■ WHAT TO WORK ON ■
**A.** In the dirty-log test thread, why does the current guest_code() implementation fall short when the host and guest page sizes differ?
**B.** Can you repeat the part of the dirty-log test thread starting with "I'll let the" and going on through "written, remain untouched."?

====== SELECTED PASSAGE ======

Hi Drew,
On 8/22/22 4:29 PM, Gavin Shan wrote:
On 8/19/22 3:28 PM, Andrew Jones wrote:
On Fri, Aug 19, 2022 at 08:55:59AM +0800, Gavin Shan wrote:
It's assumed that 1024 host pages, instead of guest pages, are dirtied in each iteration in guest_code(). The current implementation misses the case of mismatched page sizes in host and guest. For example, ARM64 could have 64KB page size in guest, but 4KB page size in host. (TEST_PAGES_PER_LOOP / 16), instead of TEST_PAGES_PER_LOOP, host pages are dirtied in every iteration.
Fix the issue by touching all sub-pages when we have mismatched page sizes in host and guest.
I'll let the dirty-log test authors decide what's best to do for this test, but I'd think we should let the guest continue dirtying its pages without knowledge of the host pages. Then, adjust the host test code to assert all sub-pages, other than the ones it expects the guest to have written, remain untouched.

====== PROVIDED RECORDS ======

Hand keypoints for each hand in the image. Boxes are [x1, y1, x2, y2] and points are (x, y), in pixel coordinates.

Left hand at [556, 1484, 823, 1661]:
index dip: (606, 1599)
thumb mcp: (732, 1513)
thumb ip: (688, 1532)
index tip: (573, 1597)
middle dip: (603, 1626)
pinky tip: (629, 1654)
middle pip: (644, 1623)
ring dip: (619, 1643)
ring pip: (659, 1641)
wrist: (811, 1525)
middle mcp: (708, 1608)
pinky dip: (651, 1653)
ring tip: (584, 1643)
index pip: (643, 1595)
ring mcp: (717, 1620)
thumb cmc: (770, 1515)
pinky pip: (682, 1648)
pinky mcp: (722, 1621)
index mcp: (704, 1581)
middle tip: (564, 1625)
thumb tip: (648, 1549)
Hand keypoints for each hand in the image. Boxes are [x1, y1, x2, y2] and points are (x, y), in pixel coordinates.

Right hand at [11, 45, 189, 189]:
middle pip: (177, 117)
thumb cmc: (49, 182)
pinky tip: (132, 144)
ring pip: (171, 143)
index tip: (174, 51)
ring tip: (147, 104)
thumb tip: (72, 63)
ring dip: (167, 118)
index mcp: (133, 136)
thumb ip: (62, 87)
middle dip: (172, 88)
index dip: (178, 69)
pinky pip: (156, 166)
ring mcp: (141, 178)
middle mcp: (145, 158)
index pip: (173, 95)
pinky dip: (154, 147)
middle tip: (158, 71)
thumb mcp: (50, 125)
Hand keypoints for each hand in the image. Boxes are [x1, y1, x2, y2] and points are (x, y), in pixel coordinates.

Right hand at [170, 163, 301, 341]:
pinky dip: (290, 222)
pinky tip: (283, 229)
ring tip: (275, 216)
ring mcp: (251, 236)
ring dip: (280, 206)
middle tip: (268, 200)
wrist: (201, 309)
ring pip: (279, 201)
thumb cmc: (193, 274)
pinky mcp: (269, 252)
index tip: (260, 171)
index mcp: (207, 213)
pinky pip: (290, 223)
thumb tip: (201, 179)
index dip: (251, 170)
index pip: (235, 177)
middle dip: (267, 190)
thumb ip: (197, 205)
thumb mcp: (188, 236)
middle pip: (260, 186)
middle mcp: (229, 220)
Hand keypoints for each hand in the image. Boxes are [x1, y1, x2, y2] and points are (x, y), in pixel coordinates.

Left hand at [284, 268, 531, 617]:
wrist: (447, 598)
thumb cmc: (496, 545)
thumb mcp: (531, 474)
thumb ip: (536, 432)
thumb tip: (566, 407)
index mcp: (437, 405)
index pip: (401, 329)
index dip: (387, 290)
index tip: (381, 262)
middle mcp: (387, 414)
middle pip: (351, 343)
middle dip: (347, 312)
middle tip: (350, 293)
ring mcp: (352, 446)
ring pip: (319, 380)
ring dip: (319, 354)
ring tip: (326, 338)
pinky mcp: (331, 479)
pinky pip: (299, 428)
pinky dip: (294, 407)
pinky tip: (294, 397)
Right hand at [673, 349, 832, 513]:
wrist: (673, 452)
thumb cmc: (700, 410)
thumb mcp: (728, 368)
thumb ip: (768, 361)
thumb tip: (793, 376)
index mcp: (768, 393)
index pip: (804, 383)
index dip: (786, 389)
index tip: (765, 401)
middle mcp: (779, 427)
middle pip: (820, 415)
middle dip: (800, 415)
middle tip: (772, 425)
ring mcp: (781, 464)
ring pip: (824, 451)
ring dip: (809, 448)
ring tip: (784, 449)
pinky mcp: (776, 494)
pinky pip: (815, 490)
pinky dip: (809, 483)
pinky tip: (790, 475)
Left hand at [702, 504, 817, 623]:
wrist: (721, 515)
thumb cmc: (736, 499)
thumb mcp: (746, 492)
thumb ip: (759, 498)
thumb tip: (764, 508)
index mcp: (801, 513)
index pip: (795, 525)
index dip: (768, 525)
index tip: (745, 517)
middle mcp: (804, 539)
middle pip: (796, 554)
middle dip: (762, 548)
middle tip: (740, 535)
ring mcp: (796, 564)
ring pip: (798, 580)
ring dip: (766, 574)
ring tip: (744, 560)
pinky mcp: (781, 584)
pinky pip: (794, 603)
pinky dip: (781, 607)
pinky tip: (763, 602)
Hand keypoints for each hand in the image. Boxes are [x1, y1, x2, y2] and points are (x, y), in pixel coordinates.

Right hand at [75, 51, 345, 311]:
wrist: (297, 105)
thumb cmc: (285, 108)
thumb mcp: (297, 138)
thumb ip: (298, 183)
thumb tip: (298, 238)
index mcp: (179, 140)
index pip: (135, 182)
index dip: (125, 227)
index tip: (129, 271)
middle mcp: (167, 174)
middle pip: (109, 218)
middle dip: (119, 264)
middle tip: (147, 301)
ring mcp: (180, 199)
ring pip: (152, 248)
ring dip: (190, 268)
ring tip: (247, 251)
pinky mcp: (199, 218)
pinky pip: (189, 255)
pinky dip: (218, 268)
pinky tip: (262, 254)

======

■ OUTPUTS IN ORDER ■
**A.** It assumes that 1024 host pages, rather than guest pages, are dirtied in each iteration. With a 64KB guest page size and a 4KB host page size on ARM64, only (TEST_PAGES_PER_LOOP / 16) host pages get dirtied per iteration instead of TEST_PAGES_PER_LOOP.

**B.**
I'll let the dirty-log test authors decide what's best to do for this test, but I'd think we should let the guest continue dirtying its pages without knowledge of the host pages. Then, adjust the host test code to assert all sub-pages, other than the ones it expects the guest to have written, remain untouched.